Though the failed searches left Stanley with more questions than answers, his own common sense provided him with this much: Lilah was almost certainly abandoned – not kidnapped – probably because her parents were frightened of whatever it was that she made them see. From that perspective, it made sense that they never reported her as missing. The fact of the matter was, her family members – whoever they were – didn’t want her back.

Stanley scratched his head tiredly. He’d been pacing the house for the better part of the afternoon, turning the most pressing question over and over in his head, as he had done countless afternoons before: what happened, exactly, when Lilah had a seizure? Who was affected, and why? And how? For the hundredth time since Marie’s diagnosis, Stanley tried to boil everything down to just the basic facts: Lilah had epilepsy and suffered from seizures that were considered somewhere between petit and grand mal in nature. The first one he witnessed, which exposed Marie’s illness and the end of her life, was perhaps forty-five seconds long. The second one, which conjured a forest into their home, may have lasted as long as a minute. The medication Dr. Kreuter prescribed for Lilah kept her seizures well under control – so long as she didn’t skip any doses. But Lilah’s seizures weren’t just seizures. They were… something else. Something powerful and inexplicable, yet seemingly confined to a limited radius. A radius in which Lilah herself appeared to be the epicenter.

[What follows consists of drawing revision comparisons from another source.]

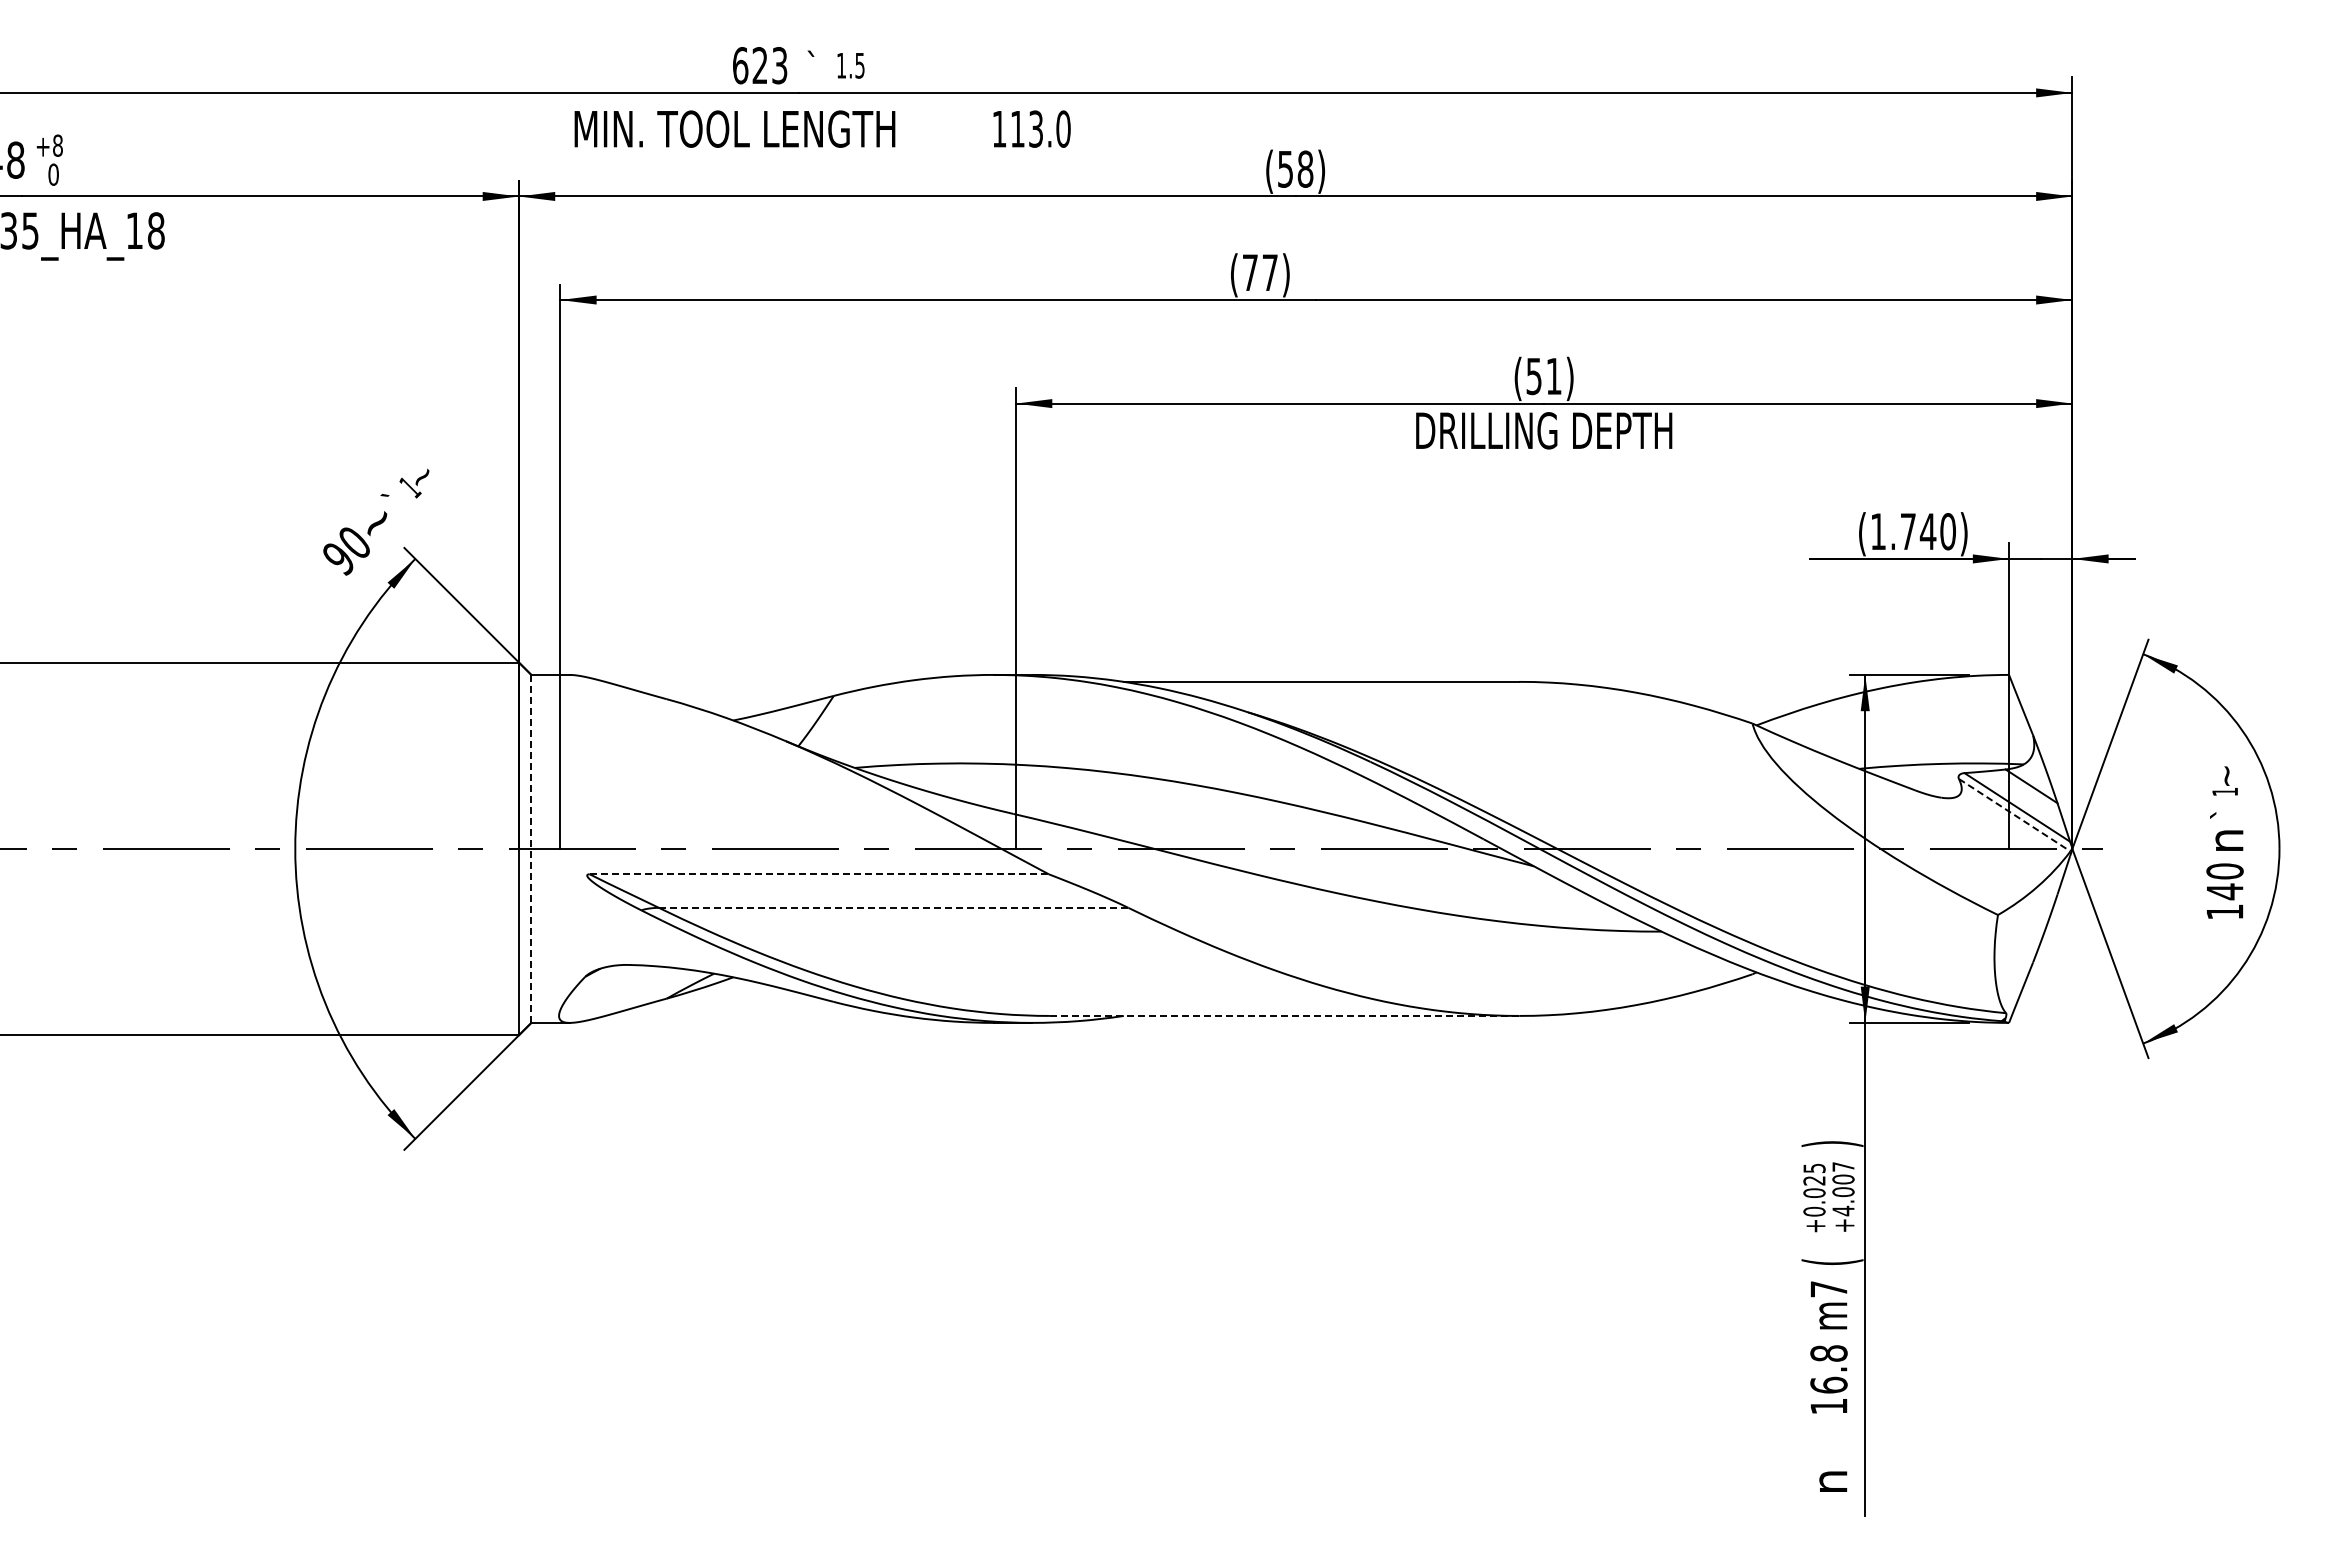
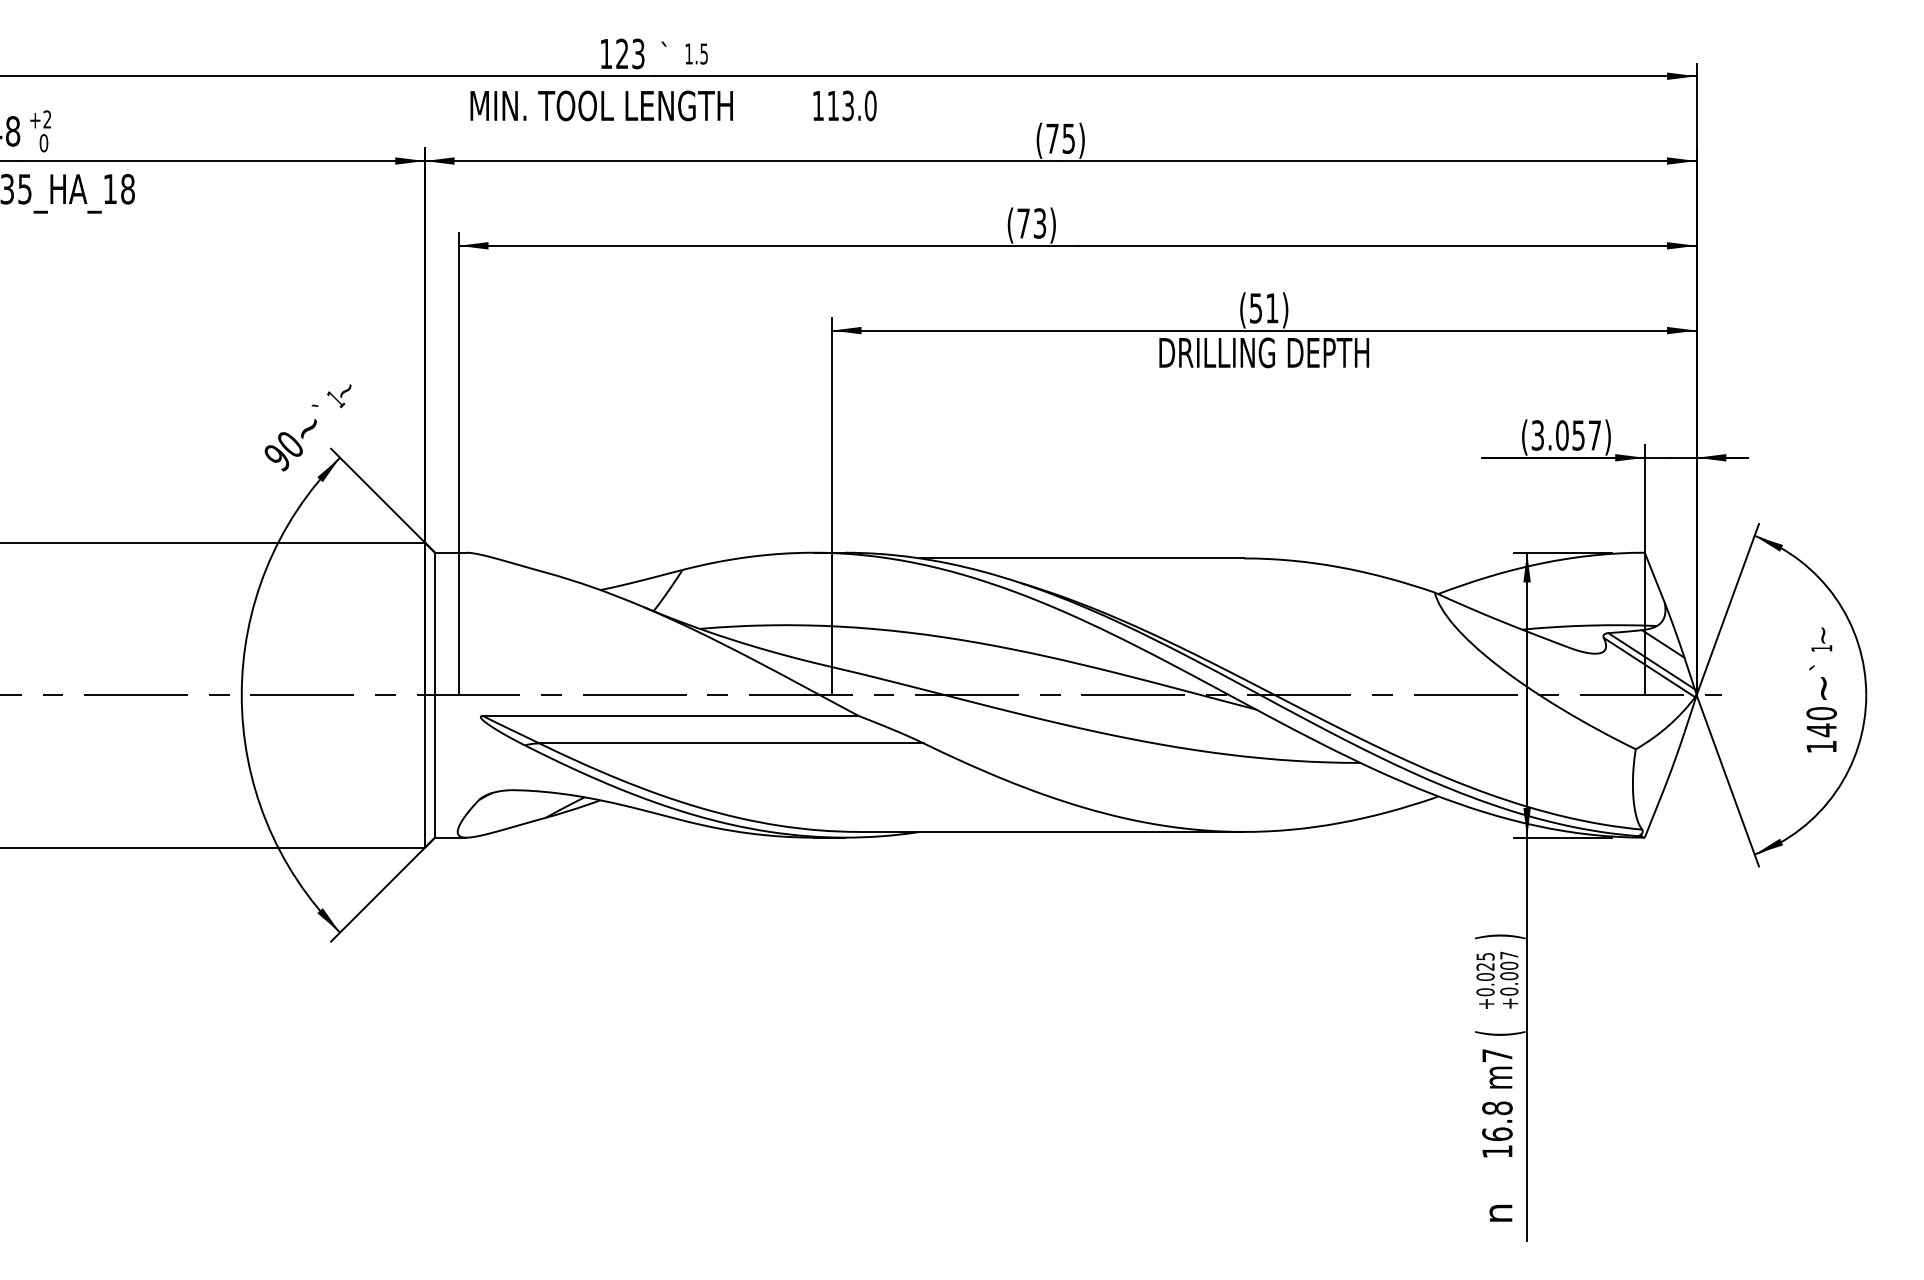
text: (740, 65) -> (606, 53), 623 -> 123
text: (57, 145) -> (47, 119), +8 -> +2
text: (1295, 168) -> (1060, 138), (58) -> (75)
text: (1269, 272) -> (1039, 223), (77) -> (73)
text: (1913, 531) -> (1566, 435), (1.740) -> (3.057)
line: (2014, 815) -> (1649, 667), dashed -> solid
text: (2229, 840) -> (1825, 688), n -> ~
line: (531, 848) -> (435, 694), dashed -> solid
line: (819, 874) -> (670, 716), dashed -> solid
line: (893, 907) -> (731, 743), dashed -> solid
line: (1284, 1015) -> (1051, 831), dashed -> solid
text: (1843, 1210) -> (1509, 991), +4.007 -> +0.007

Stanley glanced at the dendrology textbook that was draped across the arm of the sofa. He was certain that the trees that had momentarily appeared in place of his living room were Lodgepole pines. And while it was true that his house hadn’t been built upon any cemeteries, his research confirmed that a Lodgepole pine forest had once existed where their lot now stood. That meant that Lilah’s seizure might have shown what had been. Furthermore, Marie had insisted that she had physical symptoms relating to her diagnosis well before they brought Lilah into the home. Which meant that Lilah’s seizure was, in fact, a preview of what was to come.